◆ DATA EXTRACT
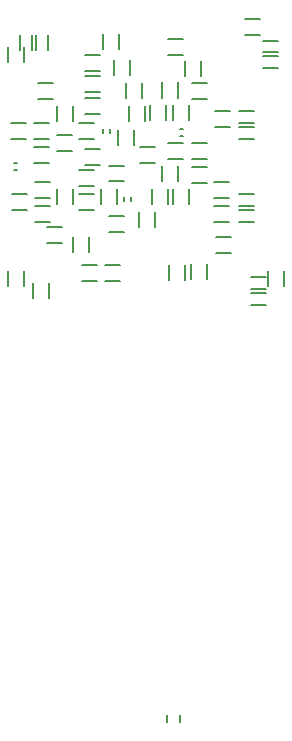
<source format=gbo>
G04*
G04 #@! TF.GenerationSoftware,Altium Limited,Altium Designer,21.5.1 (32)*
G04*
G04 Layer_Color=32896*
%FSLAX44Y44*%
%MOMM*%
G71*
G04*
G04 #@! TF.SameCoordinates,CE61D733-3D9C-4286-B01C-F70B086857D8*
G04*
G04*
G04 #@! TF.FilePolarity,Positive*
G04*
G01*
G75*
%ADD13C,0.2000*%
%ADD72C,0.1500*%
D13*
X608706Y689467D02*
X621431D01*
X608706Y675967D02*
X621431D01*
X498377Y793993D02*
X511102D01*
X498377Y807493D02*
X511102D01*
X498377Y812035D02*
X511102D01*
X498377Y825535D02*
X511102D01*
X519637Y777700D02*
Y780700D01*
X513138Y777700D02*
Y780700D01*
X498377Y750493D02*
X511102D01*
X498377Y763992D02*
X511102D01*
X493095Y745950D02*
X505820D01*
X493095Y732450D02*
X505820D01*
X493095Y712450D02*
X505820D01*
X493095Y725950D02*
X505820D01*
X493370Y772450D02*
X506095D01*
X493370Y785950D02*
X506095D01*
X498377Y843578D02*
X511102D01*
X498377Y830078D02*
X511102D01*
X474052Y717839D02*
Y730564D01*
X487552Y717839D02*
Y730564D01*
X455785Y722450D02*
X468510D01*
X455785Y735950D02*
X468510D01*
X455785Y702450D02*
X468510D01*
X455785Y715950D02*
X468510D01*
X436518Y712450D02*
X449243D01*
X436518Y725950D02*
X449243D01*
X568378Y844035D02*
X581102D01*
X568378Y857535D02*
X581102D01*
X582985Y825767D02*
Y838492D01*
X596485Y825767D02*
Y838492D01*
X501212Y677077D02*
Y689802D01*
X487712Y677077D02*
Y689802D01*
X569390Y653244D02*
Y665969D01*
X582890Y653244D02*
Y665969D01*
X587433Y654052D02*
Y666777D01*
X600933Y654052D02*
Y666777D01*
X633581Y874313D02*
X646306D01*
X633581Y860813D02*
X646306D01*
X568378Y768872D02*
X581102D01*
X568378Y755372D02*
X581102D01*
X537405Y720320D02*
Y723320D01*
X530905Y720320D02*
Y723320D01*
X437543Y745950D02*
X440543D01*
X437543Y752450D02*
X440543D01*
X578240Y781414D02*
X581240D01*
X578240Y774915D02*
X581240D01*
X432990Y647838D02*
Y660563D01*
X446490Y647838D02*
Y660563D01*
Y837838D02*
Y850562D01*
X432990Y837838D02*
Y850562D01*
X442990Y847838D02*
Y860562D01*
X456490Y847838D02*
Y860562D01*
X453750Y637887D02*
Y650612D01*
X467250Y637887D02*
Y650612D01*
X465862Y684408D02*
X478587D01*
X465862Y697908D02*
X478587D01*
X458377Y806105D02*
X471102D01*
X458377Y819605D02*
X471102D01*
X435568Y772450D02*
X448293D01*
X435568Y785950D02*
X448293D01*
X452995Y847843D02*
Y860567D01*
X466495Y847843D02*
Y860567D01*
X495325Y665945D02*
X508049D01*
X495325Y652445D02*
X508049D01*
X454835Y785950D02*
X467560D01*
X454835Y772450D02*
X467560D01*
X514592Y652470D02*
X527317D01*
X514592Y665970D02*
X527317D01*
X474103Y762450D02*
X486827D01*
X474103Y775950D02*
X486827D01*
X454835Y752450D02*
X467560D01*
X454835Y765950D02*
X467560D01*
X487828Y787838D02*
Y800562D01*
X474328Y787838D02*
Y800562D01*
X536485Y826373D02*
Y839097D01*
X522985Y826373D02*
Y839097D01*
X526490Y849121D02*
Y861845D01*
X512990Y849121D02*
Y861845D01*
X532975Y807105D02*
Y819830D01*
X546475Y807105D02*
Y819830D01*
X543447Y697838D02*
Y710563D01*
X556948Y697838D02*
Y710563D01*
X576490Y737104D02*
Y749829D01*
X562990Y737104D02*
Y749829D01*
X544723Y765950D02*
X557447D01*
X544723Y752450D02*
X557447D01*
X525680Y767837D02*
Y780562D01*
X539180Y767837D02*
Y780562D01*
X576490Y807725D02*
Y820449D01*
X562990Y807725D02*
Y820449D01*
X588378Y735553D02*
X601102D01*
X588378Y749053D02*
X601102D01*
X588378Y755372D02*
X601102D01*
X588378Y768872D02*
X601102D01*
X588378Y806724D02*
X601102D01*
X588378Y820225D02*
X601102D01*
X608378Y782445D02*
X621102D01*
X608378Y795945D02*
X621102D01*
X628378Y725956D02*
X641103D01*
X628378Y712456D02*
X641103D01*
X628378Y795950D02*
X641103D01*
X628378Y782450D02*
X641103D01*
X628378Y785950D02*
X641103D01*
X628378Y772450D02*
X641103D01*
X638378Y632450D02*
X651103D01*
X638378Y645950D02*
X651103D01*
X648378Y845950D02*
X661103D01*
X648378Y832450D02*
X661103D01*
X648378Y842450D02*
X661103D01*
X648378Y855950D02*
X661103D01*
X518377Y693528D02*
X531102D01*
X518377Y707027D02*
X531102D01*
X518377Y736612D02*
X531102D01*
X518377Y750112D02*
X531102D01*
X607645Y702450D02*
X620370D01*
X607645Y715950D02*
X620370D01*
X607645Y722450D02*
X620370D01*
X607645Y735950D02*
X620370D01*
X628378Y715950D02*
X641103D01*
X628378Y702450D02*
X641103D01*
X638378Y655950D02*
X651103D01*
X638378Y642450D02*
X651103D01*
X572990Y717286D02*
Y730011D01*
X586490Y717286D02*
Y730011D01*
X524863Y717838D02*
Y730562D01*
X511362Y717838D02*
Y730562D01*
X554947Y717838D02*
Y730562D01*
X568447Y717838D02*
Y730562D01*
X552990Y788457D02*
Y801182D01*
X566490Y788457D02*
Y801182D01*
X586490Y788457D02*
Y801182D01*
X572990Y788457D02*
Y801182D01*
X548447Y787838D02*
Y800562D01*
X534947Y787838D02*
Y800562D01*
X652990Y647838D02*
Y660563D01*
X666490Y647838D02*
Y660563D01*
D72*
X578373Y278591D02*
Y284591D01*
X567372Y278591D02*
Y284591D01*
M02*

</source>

...

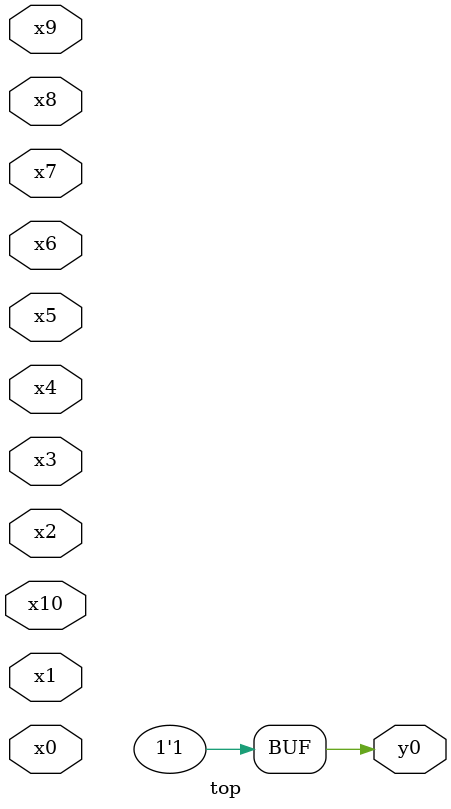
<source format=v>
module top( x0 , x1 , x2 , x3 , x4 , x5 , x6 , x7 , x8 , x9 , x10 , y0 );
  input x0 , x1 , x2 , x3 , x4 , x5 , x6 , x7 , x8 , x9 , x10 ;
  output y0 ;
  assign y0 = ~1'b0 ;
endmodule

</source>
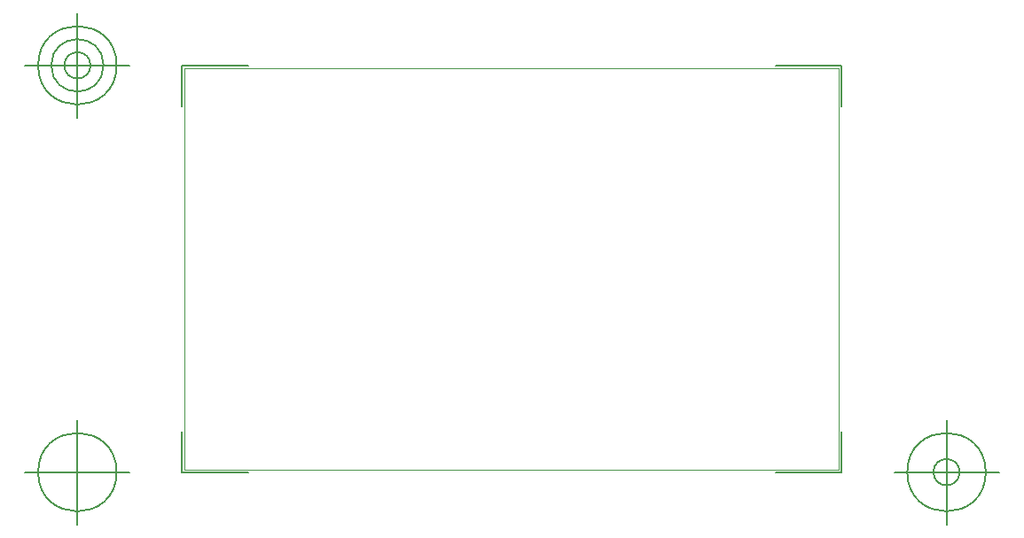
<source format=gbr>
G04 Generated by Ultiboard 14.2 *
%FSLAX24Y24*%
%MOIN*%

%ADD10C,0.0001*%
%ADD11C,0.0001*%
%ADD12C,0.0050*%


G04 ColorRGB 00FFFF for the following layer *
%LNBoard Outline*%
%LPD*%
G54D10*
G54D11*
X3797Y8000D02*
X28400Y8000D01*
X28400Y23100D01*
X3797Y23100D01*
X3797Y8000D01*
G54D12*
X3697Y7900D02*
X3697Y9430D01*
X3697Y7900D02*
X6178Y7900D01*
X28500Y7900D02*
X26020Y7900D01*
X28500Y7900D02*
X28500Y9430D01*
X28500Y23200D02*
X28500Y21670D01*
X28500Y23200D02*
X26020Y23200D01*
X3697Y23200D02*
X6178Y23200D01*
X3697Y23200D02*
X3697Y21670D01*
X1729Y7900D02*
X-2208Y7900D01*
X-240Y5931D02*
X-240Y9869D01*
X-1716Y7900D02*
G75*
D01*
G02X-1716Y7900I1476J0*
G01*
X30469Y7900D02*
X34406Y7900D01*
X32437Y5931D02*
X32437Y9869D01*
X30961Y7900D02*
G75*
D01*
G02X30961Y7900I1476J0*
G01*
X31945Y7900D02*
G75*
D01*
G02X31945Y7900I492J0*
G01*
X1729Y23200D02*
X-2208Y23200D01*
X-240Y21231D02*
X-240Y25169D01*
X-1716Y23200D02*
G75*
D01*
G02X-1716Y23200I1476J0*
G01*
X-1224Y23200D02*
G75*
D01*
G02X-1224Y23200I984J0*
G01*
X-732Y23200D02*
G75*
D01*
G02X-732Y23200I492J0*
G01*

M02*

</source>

◆ ACTIVITY
Scan the lines above for the word "format", then copy each line that has it.

◆ WRITTEN SOLUTION
<source format=gbo>
<source format=v>
<source format=gbr>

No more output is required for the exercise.